Many Americans were impressed by Amanda Gorman, national youth poet laureate who dazzled the audience at the Jan. 20 presidential inauguration. But did you know Alabama has its own Poet Laureate? She’s Jennifer Horne, the 12th person to hold the honor, named to the four-year post in 2017. The daughter of a poet and a lawyer, she grew up in a family of readers in Little Rock, Arkansas, and has lived in Alabama since 1986. She earned a bachelor’s degree from Hendrix College, and three master’s degrees from the University of Alabama. The author of three books of poetry and editor or co-editor of four anthologies, she has been a teacher, workshop leader and journal, magazine and book editor. She is married to writer, editor, and literary interviewer Don Noble (featured in Alabama Living in August 2019). Follow her on her blog, “A Map of the World” at jennifer-horne.blogspot.com; on Facebook, where she reads works by Alabama poets every Wednesday; and on Twitter at @ALPoetLaureate. – Lenore Vickrey
When did you first start writing poetry? Do you still have some of your early work?
With a mother who wrote poetry and read poems for children to us, I was encouraged early to try writing. I loved writing poems from the time I could read and write and found it exciting to be able to express emotions and convey images through language that was different from ordinary speech. I do still have a notebook that I wrote my early poems in and a poster I painted to go with a poem on “Art” entered in a contest sponsored by the Arkansas Poets’ Roundtable, which my mother belonged to and which had annual contests for both adults and children.
Why is it important for a state to have an officially designated Poet Laureate?
I believe that people need art—poetry, stories, theater, music, dance, painting and other visual arts—as much as they need those basics of food, shelter, and clothing, along with human connection.

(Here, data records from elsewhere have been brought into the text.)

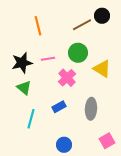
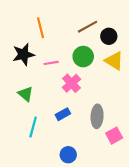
black circle: (102, 16) -> (109, 36), moved
black star: (22, 63) -> (23, 54), moved
yellow triangle: (102, 69) -> (114, 61), moved
pink square: (107, 141) -> (114, 136), moved

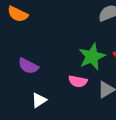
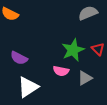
white triangle: (39, 100) -> (28, 87), size x1.6

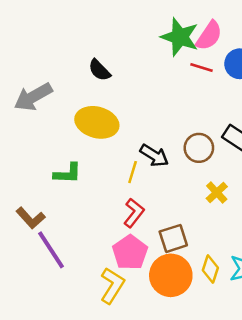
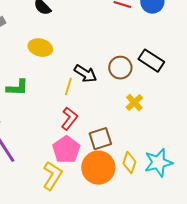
yellow ellipse: (97, 122) -> (40, 48), size x0.7

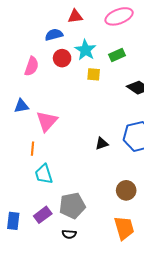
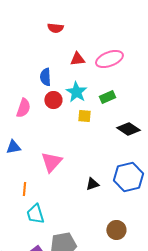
red triangle: (75, 16) -> (77, 59), moved
blue semicircle: (54, 35) -> (45, 77), turned -78
pink triangle: (47, 121) -> (51, 162), moved

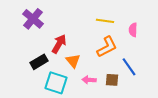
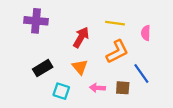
purple cross: (33, 19) -> (36, 21), turned -35
red arrow: (59, 44) -> (81, 37), moved
cyan square: (56, 83) -> (61, 91), size x0.7

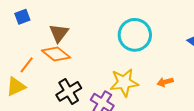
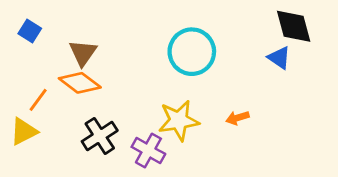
blue square: (22, 17) -> (30, 31), turned -35

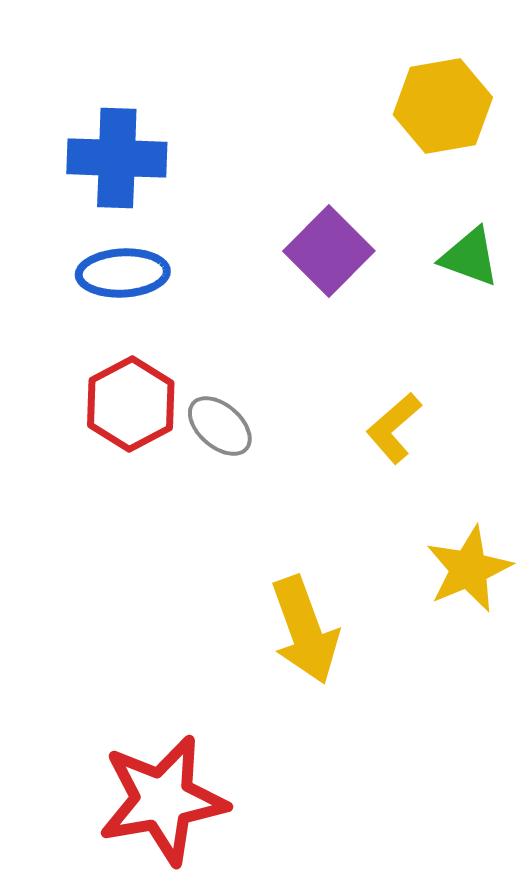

It’s a different kind of need, but no less strong. One of my favorite poems, taught to me by my mother, who was taught it as a child by her older sister, is:
“If thou of fortune be bereft / And in thy store there be but left / Two loaves, sell one, and with the dole / Buy hyacinths to feed the soul.”
Having a poet laureate—and for that matter a state Arts Council and a state Humanities Alliance—is a way for a culture to recognize the importance of the arts in our lives, and to affirm that literature helps us understand what it means to be human, in all our complexity, to understand ourselves and one another better, and to live more fully and empathetically as a result. As poet laureate, I’ve tried to be a “public face” for that affirmation.
What did it mean to you to see Amanda Gorman, the national youth poet laureate, speak at the inauguration?
Like so many other Americans, I was bowled over by her presence, talent, and optimism. Her beautiful, powerful poem illustrated the possibility of poetry to bring us together and inspire us.
Tell us about your anthology Working the Dirt: An Anthology of Southern Poets.
Working the Dirt was my first book; it came out in 2003 and was published by NewSouth Books, which has kept the book in print and continued to support it. I enjoy gardening, and as we know I love poetry, and the idea just came to me one day that a book of garden poetry might be something people would enjoy. A conversation with Randall Williams of NewSouth came at just the right time; at a conference dinner, he asked what I was working on, and when I told him he suggested I consider poems to do with farming as well. That sent me to a much deeper level with the book, drawing the connections between the South’s rural and agricultural history and the desire of so many people now to have a garden, whether it’s ornamental or a kitchen garden in the sideyard.
Who is your favorite poet, and what is your favorite work of that poet?
It is so hard to say that one poet is your favorite, because you go to different poets for different things and in different moods. In college and graduate school, I studied both American and British poetry, and I’ve also tried to educate myself about poets from other countries, especially Ireland and Russia. In the past three years I’ve read almost exclusively books of poems by Alabama poets—and there are a wealth of such books!—so that I can better represent and advocate for poets within our state borders.
I tend to love individual poems as much as individual poets. I’ve memorized Millay’s “Recuerdo,” Seamus Heaney’s “Digging,” Theodore Roethke’s “The Waking,” Yeats’ “The Lake Isle of Innisfree,” and a lovely little poem by Emily Dickinson, “To make a prairie it takes a clover, and one bee. / One clover, and a bee. / And reverie. / The reverie alone will do, / If bees are few.” That poem speaks volumes to me about the power of the imagination.
What three poets, living or dead, would you like to have over for tea/coffee?
As someone who’s long been interested in women’s voices and women’s rights, I’d love to have three women from different time periods sit down and talk about their lives and their poetry. Here’s one possible trio: from classical times, the Greek poet Sappho (sixth century B.C.), from early American literature, Anne Bradstreet (1612-1672), and from the 20th century, the Russian poet Anna Akhmatova (1889-1966). How did they see their work? Where did they stand in relation to male poets of their time? What would they have to say to 21st century women?